Adding Downside Protection To Sempra Energy

For all of the examples below, I'm going to assume you have 500 shares of each utility and can tolerate a drawdown of 20% over the next several months, but not one larger than that. Screen captures for the hedges below are via the Portfolio Armor iPhone app.

Uncapped Upside, Positive Cost

As of Friday's close, these were the optimal puts to hedge 500 shares of SRE against a >20% decline by late July.

Optimal put hedge for SRE via Portfolio Armor.

The cost of this protection was $275 or 0.47% of position value. That cost was calculated conservatively using the ask price of the puts. In practice, you can often buy and sell options at some price within the bid-ask spread.

Capped Upside, Negative Cost

If you were willing to cap your upside at 10% over the same time frame, this was the optimal collar to provide you with the same level of downside protection.

Optimal collar for SRE via Portfolio Armor.

In this hedge, the put leg used the same strike as the previous hedge, so the cost of that was the same: $275 or 0.47% of position value.
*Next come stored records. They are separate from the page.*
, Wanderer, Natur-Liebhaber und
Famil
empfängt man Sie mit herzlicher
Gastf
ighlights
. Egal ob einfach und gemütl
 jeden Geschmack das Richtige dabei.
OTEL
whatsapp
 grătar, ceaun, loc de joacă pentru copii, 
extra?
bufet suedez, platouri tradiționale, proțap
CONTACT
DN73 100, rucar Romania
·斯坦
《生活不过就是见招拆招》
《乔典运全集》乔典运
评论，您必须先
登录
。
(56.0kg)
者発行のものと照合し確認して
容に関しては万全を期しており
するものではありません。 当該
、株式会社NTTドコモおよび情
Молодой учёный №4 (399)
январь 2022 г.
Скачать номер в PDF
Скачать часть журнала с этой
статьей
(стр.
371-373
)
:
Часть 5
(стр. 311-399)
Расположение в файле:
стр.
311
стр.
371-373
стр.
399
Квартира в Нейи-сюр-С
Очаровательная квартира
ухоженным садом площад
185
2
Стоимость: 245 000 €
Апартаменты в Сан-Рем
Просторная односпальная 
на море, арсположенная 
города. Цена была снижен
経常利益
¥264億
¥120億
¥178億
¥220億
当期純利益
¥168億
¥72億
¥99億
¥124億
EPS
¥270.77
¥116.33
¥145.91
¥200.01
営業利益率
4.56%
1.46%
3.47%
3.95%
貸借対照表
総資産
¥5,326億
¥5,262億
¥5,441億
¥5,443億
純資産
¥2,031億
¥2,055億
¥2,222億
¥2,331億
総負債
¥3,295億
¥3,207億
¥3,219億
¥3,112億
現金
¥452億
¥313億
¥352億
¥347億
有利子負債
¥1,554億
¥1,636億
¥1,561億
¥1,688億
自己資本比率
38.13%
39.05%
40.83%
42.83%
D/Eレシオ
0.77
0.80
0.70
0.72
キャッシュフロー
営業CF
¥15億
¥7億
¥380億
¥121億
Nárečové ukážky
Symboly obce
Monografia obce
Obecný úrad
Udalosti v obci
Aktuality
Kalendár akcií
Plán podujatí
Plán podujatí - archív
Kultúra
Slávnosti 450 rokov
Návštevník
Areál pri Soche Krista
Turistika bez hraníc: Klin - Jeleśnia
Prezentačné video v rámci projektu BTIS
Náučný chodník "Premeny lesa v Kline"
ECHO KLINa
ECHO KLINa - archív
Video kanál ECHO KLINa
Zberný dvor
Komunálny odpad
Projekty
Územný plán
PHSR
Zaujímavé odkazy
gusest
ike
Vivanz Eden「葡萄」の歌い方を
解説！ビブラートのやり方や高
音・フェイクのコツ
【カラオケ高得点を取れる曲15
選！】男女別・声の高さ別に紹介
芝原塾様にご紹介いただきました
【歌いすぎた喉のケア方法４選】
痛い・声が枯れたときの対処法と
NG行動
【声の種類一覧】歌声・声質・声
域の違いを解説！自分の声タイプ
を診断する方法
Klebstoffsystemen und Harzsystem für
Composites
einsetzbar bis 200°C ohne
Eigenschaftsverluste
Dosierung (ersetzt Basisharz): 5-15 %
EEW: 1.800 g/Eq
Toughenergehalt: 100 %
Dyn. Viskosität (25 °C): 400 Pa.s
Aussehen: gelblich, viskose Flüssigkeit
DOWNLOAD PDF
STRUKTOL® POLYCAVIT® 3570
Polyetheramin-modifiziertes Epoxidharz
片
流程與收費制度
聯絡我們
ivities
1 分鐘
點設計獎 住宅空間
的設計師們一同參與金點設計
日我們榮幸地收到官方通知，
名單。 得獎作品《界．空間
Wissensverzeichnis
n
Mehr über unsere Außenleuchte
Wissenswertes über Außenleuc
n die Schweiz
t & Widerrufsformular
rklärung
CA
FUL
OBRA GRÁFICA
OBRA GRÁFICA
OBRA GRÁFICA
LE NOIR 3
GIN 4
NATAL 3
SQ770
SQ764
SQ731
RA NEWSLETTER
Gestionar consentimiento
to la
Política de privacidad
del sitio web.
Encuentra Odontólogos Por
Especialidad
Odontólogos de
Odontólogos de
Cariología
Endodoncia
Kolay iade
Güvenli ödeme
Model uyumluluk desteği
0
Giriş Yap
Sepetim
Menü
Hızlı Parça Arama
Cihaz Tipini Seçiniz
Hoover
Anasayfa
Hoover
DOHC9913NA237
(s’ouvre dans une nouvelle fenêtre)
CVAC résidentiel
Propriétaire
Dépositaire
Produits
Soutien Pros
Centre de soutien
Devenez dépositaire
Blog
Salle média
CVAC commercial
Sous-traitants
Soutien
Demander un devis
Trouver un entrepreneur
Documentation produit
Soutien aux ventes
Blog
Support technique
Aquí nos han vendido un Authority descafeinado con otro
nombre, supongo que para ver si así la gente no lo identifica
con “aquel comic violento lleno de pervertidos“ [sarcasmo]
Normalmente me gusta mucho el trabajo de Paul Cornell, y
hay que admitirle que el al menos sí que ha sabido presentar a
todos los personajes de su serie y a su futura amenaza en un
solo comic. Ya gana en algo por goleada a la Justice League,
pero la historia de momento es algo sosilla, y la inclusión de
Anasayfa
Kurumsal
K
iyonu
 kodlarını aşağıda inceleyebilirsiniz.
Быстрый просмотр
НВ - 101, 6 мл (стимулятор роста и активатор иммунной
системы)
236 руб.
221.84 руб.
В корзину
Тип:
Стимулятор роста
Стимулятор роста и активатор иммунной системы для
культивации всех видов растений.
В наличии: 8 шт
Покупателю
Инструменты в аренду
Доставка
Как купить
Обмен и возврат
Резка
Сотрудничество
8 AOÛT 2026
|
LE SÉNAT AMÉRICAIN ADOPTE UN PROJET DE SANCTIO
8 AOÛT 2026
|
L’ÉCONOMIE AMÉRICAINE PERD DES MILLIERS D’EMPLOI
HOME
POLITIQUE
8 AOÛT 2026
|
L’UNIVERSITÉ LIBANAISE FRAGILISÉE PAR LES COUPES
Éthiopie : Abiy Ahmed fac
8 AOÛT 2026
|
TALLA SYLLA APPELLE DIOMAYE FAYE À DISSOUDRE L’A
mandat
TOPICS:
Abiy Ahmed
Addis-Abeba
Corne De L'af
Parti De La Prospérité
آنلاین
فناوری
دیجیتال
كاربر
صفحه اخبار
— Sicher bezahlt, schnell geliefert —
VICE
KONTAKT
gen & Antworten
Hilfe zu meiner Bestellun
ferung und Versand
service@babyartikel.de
The income generated by selling the call leg, $400 or 0.68% of position value (calculated conservatively, at the bid), was more than enough to offset the cost of the put leg though.

So, the net cost of this collar was negative, meaning you would have collected a net credit of $125, assuming you placed both trades at the worst ends of their respective spreads.

Adding Downside Protection To Edison International

Uncapped Upside, Positive Cost

These were the optimal puts, as of Friday's close, to hedge 500 shares of EIX against a >20% decline by late July.

Optimal put hedge on EIX via Portfolio Armor.

The cost of this put protection on EIX was $925 or 3.19% of position value, calculated at the ask.

Uncapped Upside, Negative Cost

If you were willing to cap your possible upside at 7%, this was the optimal collar to give you the same level of downside protection over the same time frame.

Optimal collar hedge for EIX via Portfolio Armor.

One difference between this EIX optimal collar and the optimal collar for SRE is that, in this case, after an iterative process taking into account the net cost of the collar, the hedging algorithm was able to use a less expensive put strike than the optimal puts for EIX. For the put leg here, the cost was $725 or 2.5% of position value. The income generated by the call leg, $825 or 2.84% of position value (calculated at the bid), was higher though.

So, the net cost was negative, meaning you would have collected a net credit of $100 when opening this hedge, assuming you placed both trades at the worst ends of their respective spreads.

Wrapping Up

As I wrote in my PG&E article last month, high optimal put hedging costs can be a warning flag. The optimal put hedging costs for SRE and EIX now are nowhere near as high as PCG's were when its bankruptcy filing was imminent, and SRE's, in particular, are quite low. It might be worth keeping an eye on both of these utilities' hedging costs going forward.

Disclosure: I/we have no positions in any stocks mentioned, and no plans to initiate any positions within the next 72 hours. I wrote this article myself, and it expresses my own opinions. I am not receiving compensation for it (other than from Seeking Alpha). I have no business relationship with any company whose stock is mentioned in this article.